The new health insurance marketplaces run by the federal government and some states are not checking carefully enough that Americans who apply for health plans qualify for the coverage and federal subsidies to help pay for it, according to federal investigators.
A pair of reports, issued Tuesday by the Department Health and Human Services’ Office of Inspector General, conclude that “internal controls” for evaluating applications were not always effective at verifying people’s Social Security numbers, their citizenship, and whether they are eligible to buy health plans through the marketplaces because they cannot find affordable insurance elsewhere.
Such deficiencies “may have limited the marketplaces’ ability to prevent the use of inaccurate or fraudulent information” by consumers drawn to the insurance exchanges created under the 2010 Affordable Care Act, one of the reports said.
In the other report, the inspector general evaluated the marketplaces’ ability to verify the accuracy of information that consumers submit when they apply for the insurance and for financial help. By the end of last year, the report said, the federal marketplace alone had 2.9 million “inconsistencies” — gaps between the information applicants provided and various federal records. And 2.6 million of them could not be resolved because the computer system needed to do so “was not fully operational.”
As The Washington Post has previously reported, the most common inconsistencies involve applicants’ income and their citizenship.
The reports are the first to emerge from a series of reviews undertaken by HHS’s investigative arm to evaluate aspects of the new federal health insurance marketplace and 14 separate state-run marketplaces. The inspector general’s mission is to ferret out fraud and waste in the department’s programs.
Tuesday’s reports, from independent investigators within the executive branch, lend credence to the contention of the health-care law’s Republican detractors that the administration has not employed sufficient safeguards to prevent improper payments of the new insurance tax credits and other financial help to consumers under the law.
The broader of the two reports was required by Congress last year at the insistence of House Republicans, who made it a condition of the budget agreement that ended a partial shutdown of the government last fall.
Both reports were based on the marketplaces’ experiences from October through December. Those three months were part of the first six-month sign-up period for insurance under the health-care law for new health plans that became available at the start of this year. By the end of the sign-up period in early spring, 8 million Americans had chosen a health plan, 5.4 million of them in the federal insurance exchange, and 85 percent had received financial help.
The finding in the broader report was based on a random sample of 45 applications from the federal exchange and separate exchanges in California and Connecticut — states whose marketplaces have worked more smoothly than most.
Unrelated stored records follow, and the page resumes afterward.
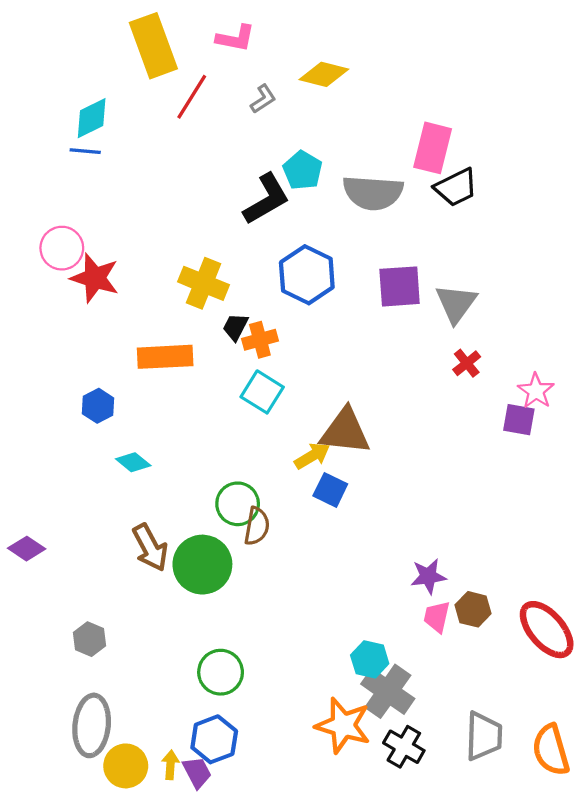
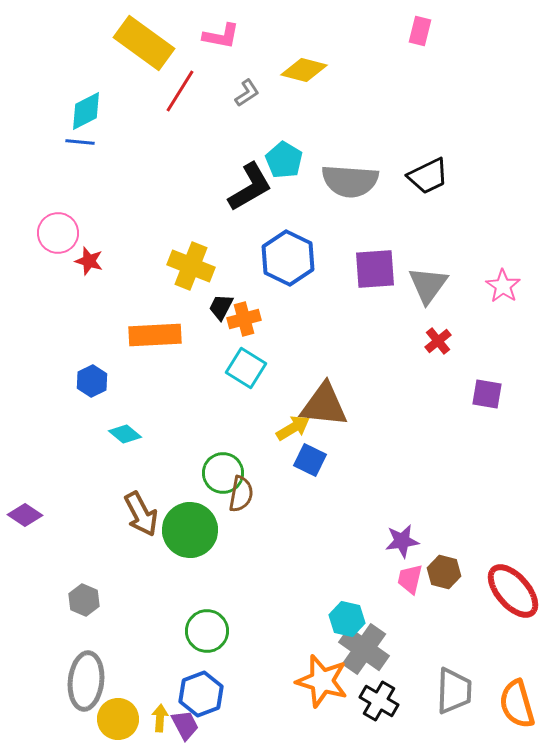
yellow rectangle: (153, 46) -> (144, 43), turned -34
pink rectangle: (433, 148) -> (420, 31), moved, size x0.6
red star: (95, 278) -> (89, 261), size x0.6
pink star: (536, 391) -> (503, 286), moved

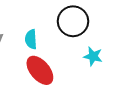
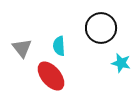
red ellipse: (40, 70) -> (51, 76), moved

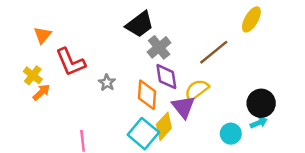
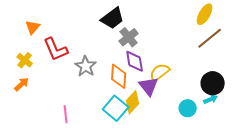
brown line: (214, 52) -> (210, 38), moved
gray star: (107, 83) -> (86, 66), size x1.5
orange arrow: (41, 92) -> (22, 84), moved

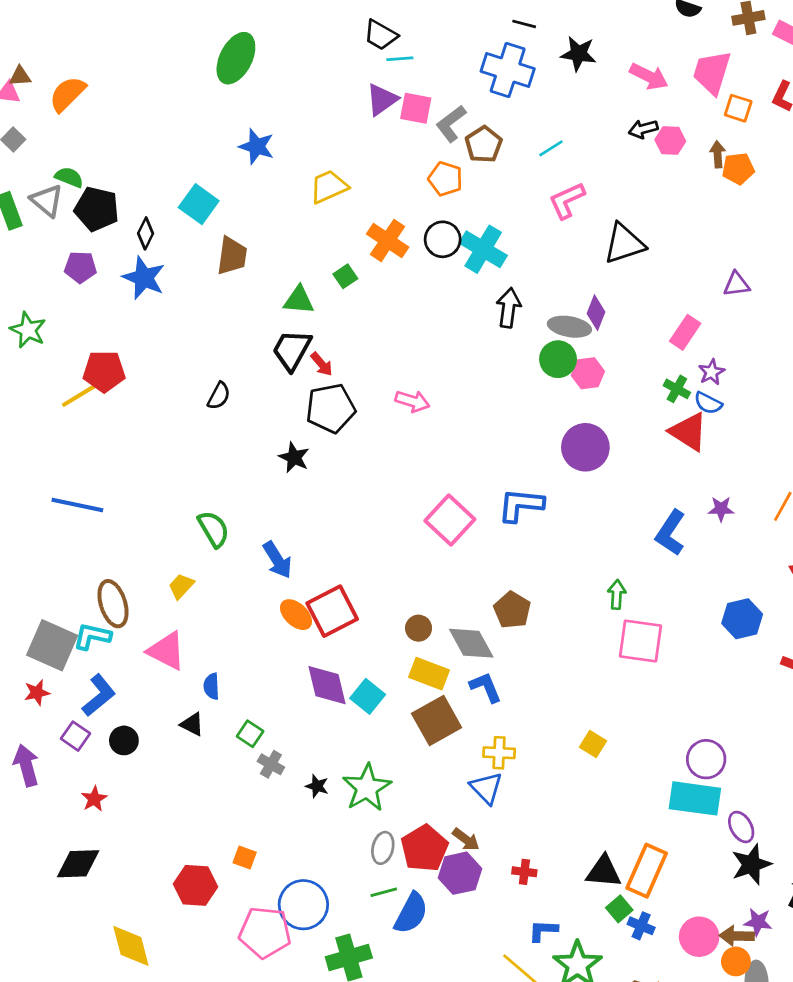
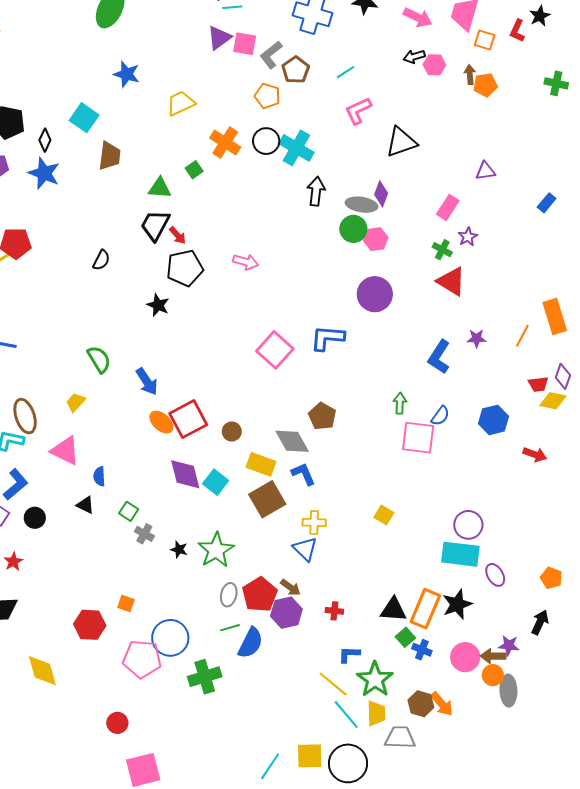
blue semicircle: (708, 403) -> (440, 416), moved, turned -80
brown circle: (419, 628) -> (232, 431), moved
black star: (751, 864) -> (457, 604), moved

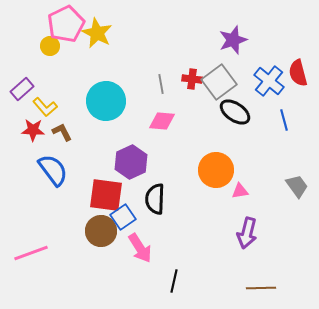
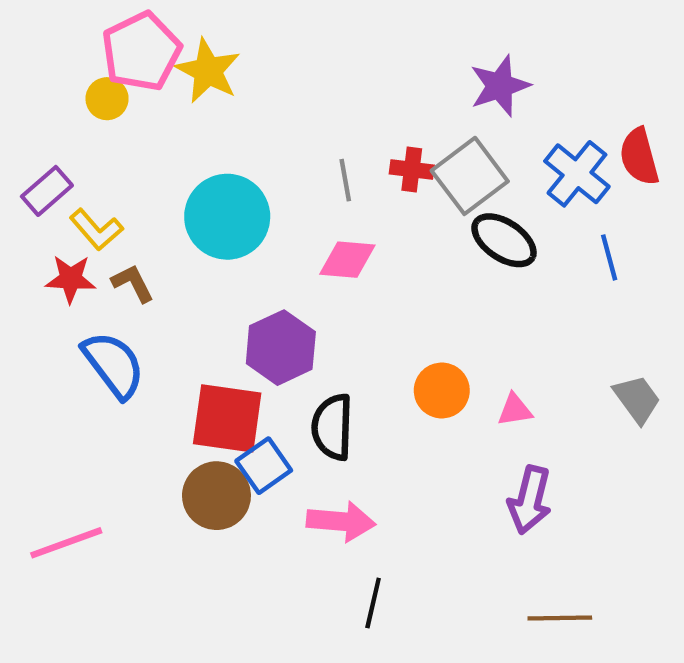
orange circle: (216, 170) -> (442, 391), moved, size x0.7
pink arrow: (140, 248) -> (341, 521), moved, turned -52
Investigators looked at documents used by the marketplaces to determine eligibility for insurance and subsidies, interviewed the marketplaces’ staff and outside contractors, and watched the staff at work.
The report found different defects in the three marketplaces it evaluated. Connecticut’s exchange did not always adequately verify that applicants were who they said they were. California’s sometimes failed to compare applicants’ reported citizenship status with government immigration records. The federal marketplace sometimes failed to validate people’s Social Security numbers and, overall, did not always iron out inconsistencies between the applicants’ information and various federal records.
The separate inquiry into inconsistencies was based on information from the federal marketplace and 10 of the 14 state-run marketplaces, plus the one in the District. At the District’s exchange, about half the applicants had inconsistencies that raised questions about their eligibility. In Maryland’s exchange, fewer inconsistencies were reported, although it is unclear whether its low numbers were related to the fact that the state’s online marketplace was working too poorly at the time for many people to sign up.
Such inconsistencies are not proof that people are enrolled improperly or are getting subsidies that are too high or two low. Rather, they mean that the marketplaces cannot figure out which information is correct.
In the federal marketplace, the report said, the elaborate government computer system on which the exchange depends was doing well at resolving certain kinds of discrepancies, such as ones involving Social Security numbers or whether a person was in prison. But those accounted for about one in 10 of all the inconsistencies detected.
Congressional Republicans immediately pounced on the inspector general’s findings. “This report tells us that the administration was more concerned with appearances than getting anything in Obamacare done right,” said Sen. Lamar Alexander (Tenn.), the ranking Republican on the Health, Education, Labor and Pensions Committee. “They’ve allowed millions of Americans to enroll in a system that may be handing them the wrong subsidies . . . and they’ve left taxpayers vulnerable to fraud.”
Aaron Albright, a spokesman for the Centers for Medicare and Medicaid Services, the HHS agency that oversees the federal insurance marketplace, said that by now, about 425,000 inconsistencies have been ironed out. According to information from a federal contractor released last month by the Republican-led House Energy and Commerce Committee, about 4 million discrepancies had been detected by late May.
The agency, Albright said, “is working expeditiously” to make sure that people “get the tax credits and coverage they deserve and that no one receives a benefit they shouldn’t.” Other people inside and outside the government have said that progress is slow, relying on contractors to reach consumers one by one, by mail or phone.